= Institute for Iran-Eurasia Studies =

The Institute for Iran-Eurasia Studies, commonly known as IRAS, founded in 2004, is an independent, non-profit, non-governmental think tank and publisher based in Tehran.

== About IRAS ==
The Institute for Iran-Eurasia Studies, commonly known as IRAS, founded in 2004, is an independent, non-profit, non-governmental think tank and publisher based in Tehran whose mission is to analyze and promote the understanding of major issues and current affairs of Eurasia and South Caucasus.

The mission of IRAS is to advance understanding of Iranian interests in the Eurasia and South Caucasus, promote the policies that secure them and strengthen the regional cooperation between Iran and neighboring states.

IRAS research is structured around eight topics: defense and security , energy and environment, extremism and terrorism, regional cooperation, peace and conflict , politics and elections , society and culture , and trade and economics , which comprises regional programs on Central Asia, South Caucasus, Eastern Europe, China and Russia.

IRAS under the leadership and expertise of some Iranian academics tries to be regarded as the preeminent think tank with a regional focus and Iranian most trusted source for policy ideas and analysis on Eurasian and Caucasian affairs.

==Board of directors==
=== First Deputy Director ===
Davood Kiani (PhD), Associate Professor of Islamic Azad University, is First Deputy Director at IRAS. He is also Senior Research Fellow at Center for Strategic Research, affiliated to Iran's Expediency Council.

=== Board Members ===
Jahangir Karami (PhD), Associate Professor at University of Tehran, is Senior Fellow at IRAS. He is Head of Russian Studies Program at faculty of World Studies of University of Tehran, a post he assumed in September 2013.

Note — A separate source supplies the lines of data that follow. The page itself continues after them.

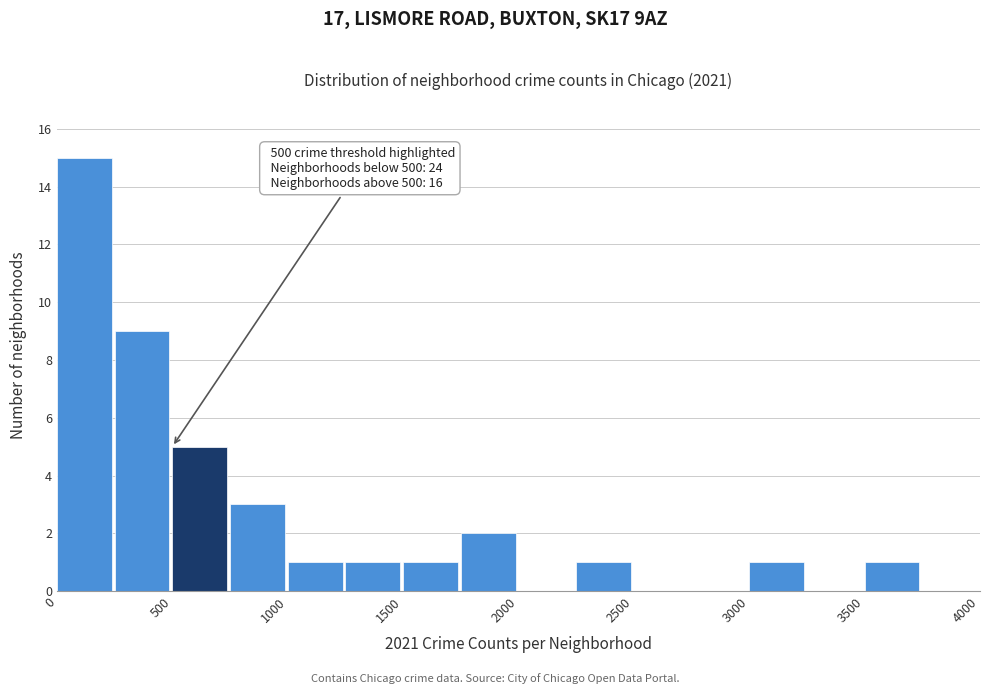

Over which range of the x-axis is the bar tallest?

0 to 250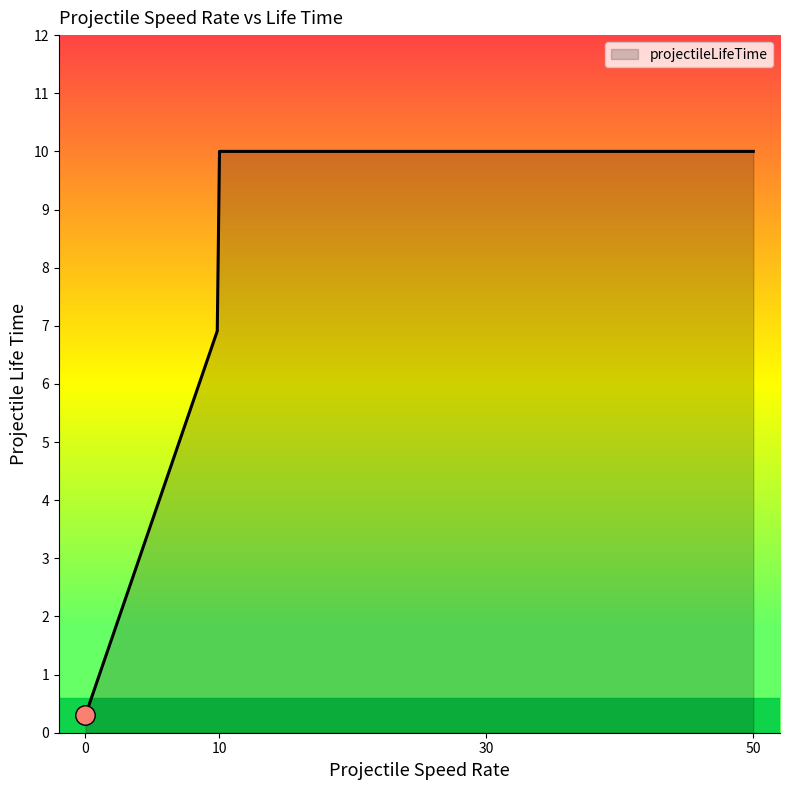

What is the smallest value displayed?

0.3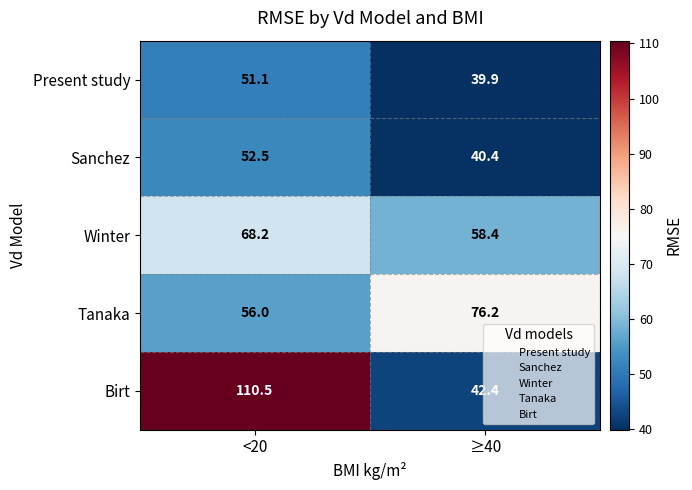

Rank the series at ≥40 from highest to lowest value.

Tanaka, Winter, Birt, Sanchez, Present study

Mahmoud Shoori (PhD), Lecturer at faculty of World Studies of University of Tehran, is Senior Fellow at IRAS. He is also Head of Eurasia Program at Center for Strategic Research, affiliated to Iran's Expediency Council.

Mandana Tishehyar (PhD), Lecturer at faculty of Political Science of Allameh Tabatabai' University, is Senior Fellow at IRAS. She is also Director of the International Scientific Collaboration Office of Allameh Tabatabai' University.